There are speed tests and there are tests at high speeds. In the case of Japan’s KDDI and Samsung Electronics, they’re mixing it up a bit in that they put Samsung base stations on a racetrack in South Korea and had a car accelerate from 0 to 205 km per hour while they measured a variety of metrics, including handover interruption time, uplink, downlink and jitter.
The 5G tests demonstrated the viability and performance of 5G millimeter wave mobility solutions at speeds over 190 km/h (~119 mph)—the fastest record in the world, they said.
As part of the demonstration at Everland Speedway using Samsung’s end-to-end 5G mmWave technology at 28 GHz, the duo demonstrated a successful handover scenario, with Samsung’s 5G device attaching to the 5G base station as it approached the service area and successfully being handed over to the target cell at a speed of 192 km/h, which sounds pretty impressive considering that millimeter wave has been considered by many as OK for fixed wireless but more challenging for mobile applications.
Earlier this year—right before Mobile World Congress in Barcelona—KDDI and Samsung announced they had completed a 5G handover trial using the 28 GHz spectrum band in an outdoor environment, on Tokyo's metropolitan expressway among towering skyscrapers. That involved a device mounted on a vehicle that traveled at a speed limit of 60 km/h between two 5G base stations on a metropolitan expressway.
So it’s no surprise they’re ratcheting it up with the demo at the racetrack—and the announcement comes as the industry prepares to convene in San Francisco for the inaugural Mobile World Congress Americas Sept. 12-14.
“It is becoming increasingly important that we accelerate our focus on 5G’s ability to meet a growing number of performance metrics,” said Woojune Kim, senior vice president and head of Next Generation Strategy in Networks Business at Samsung Electronics, in a press release. “Until now, peak bandwidth has been the common refrain, and certainly a big component of the future of 5G. However, the test we conducted with KDDI will help us build a more diverse portfolio of future 5G use cases.”
“The trial successfully showcased stable performance under high-speed mobility conditions which will dramatically increase the service experience of users in vehicles,” said Akira Matsunaga, senior director for mobile network technical development at KDDI, in the release. “We will continue our joint efforts with Samsung to test next generation technology to unprecedented levels and discover new service cases.”
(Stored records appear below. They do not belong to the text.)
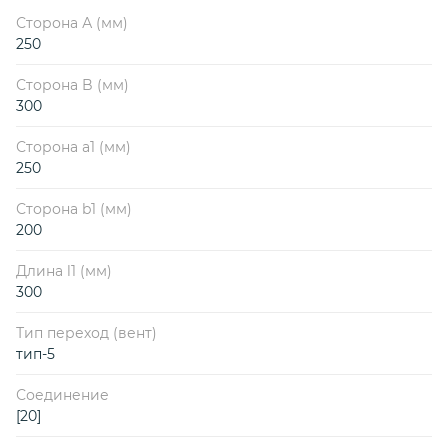
Сторона А (мм)
250
Сторона B (мм)
300
Сторона a1 (мм)
250
Сторона b1 (мм)
200
Длина l1 (мм)
300
Тип переход (вент)
тип-5
Соединение
[20]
Samsung says one of the most exciting prospects of 5G technology is the potential for new and highly specialized service scenarios that go beyond traditional smart device connectivity. 5G’s ability to deliver on this promise is directly tied to its ability to meet the unique performance needs of a wide number of increasingly connected industries, from Smart City IoT to Connected Cars and more. Samsung said it also continues to actively explore the potential for 5G-driven services under common high-speed scenarios.
Racetracks are a popular place to conduct 5G speed tests in a controlled environment. Just before Memorial Day of this year, Verizon and Ericsson conducted a demo at Indianapolis Motor Speedway to show how a driver, guided only by a video feed, used virtual reality goggles to steer around the track while the windows were blacked out. The car was going around 60 mph, and the demo used more than 180 beams tracking to keep the connection going strong to the radio in the car.